Но не гаркнул, и улыбка моя скисла, и весь я сразу же скис. Сестра сидела в прихожей в своем кресле, прямо напротив входной двери, и чувствовалось, что до этого она не отрываясь на нее смотрела, как будто кого-то ждала, с нетерпением, с беспокойством.
— Тонь! Ты чего здесь?… — Я кинулся к ней, взял за плечи, тихонько встряхнул.
Она на меня посмотрела каким-то отсутствующим взглядом.
— А я не надеялась, уже не надеялась. Мама звонила, но я не надеялась, думала, она просто меня утешает, — проговорила она монотонно.
— На что не надеялась?
Я развернул ее кресло и повез в комнату. Это была уловка: не видеть ее лица, чуть-чуть притвориться, что не очень обеспокоен ее видом, детский испуг (ведь так легко развеять!).
Тоня ничего не ответила. Голова ее слегка вздрогнула от толчка, когда мы переваливали порог. Мне стало не по себе, и я заложил какой-то нелепый вираж по комнате, крутанул ее в кресле и резко развернув, затормозил у окна — видно, тема игривости прочно засела.
— Тпру! Приехали!
И только тогда присел перед нею на корточки и увидел, что она плачет, — слезы текли по все так же отсутствующему лицу. И все-таки опять не унялся, принялся ее тормошить с дурацкими прибаутками, не соображая, что несу:
— Отольются зайке Тонечкины слезки. У ней глазоньки опухли. О чем Тонечка плачет?
А она вдруг, словно ее резким толчком сзади опрокинули вперед, с размаху упала на меня, обхватила руками, сильно, до боли, сжала и разрыдалась.

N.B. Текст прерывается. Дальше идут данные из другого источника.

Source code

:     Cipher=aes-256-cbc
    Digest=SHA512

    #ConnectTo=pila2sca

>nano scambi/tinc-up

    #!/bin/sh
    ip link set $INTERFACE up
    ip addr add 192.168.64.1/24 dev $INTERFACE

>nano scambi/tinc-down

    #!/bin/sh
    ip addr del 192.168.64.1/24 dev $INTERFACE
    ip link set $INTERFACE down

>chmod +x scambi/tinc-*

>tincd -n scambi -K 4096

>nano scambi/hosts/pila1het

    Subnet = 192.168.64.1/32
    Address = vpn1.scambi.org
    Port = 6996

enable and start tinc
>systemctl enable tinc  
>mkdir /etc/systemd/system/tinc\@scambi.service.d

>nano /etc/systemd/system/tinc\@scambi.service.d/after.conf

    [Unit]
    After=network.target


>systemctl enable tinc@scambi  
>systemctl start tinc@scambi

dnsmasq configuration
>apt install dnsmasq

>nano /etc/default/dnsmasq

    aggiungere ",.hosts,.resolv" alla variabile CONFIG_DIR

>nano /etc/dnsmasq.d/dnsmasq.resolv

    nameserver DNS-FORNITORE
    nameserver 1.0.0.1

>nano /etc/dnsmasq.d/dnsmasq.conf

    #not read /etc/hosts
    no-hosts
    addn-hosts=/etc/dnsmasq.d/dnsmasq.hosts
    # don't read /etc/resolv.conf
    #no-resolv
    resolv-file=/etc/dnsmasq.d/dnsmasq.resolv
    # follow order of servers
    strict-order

— Тошенька! — совершенно забывшись, выкрикнул я. — Тошка-Антошка! — растерявшись окончательно, переносясь на шесть лет назад, прошептал я — так мы называли ее до аварии, нашу маленькую девочку-сорванца, с короткой стрижкой, в брючках с забавными подтяжками, больше похожую на мальчика. Это прозвище давно стало табу. С тех самых пор, как мы узнали, а главное, она узнала, что болезнь ее навсегда, что не только бегать, прыгать, скакать, но и просто ходить она никогда не будет. Я впервые его нарушил. И ужасно испугался. А с Тонечкой сделалась настоящая истерика.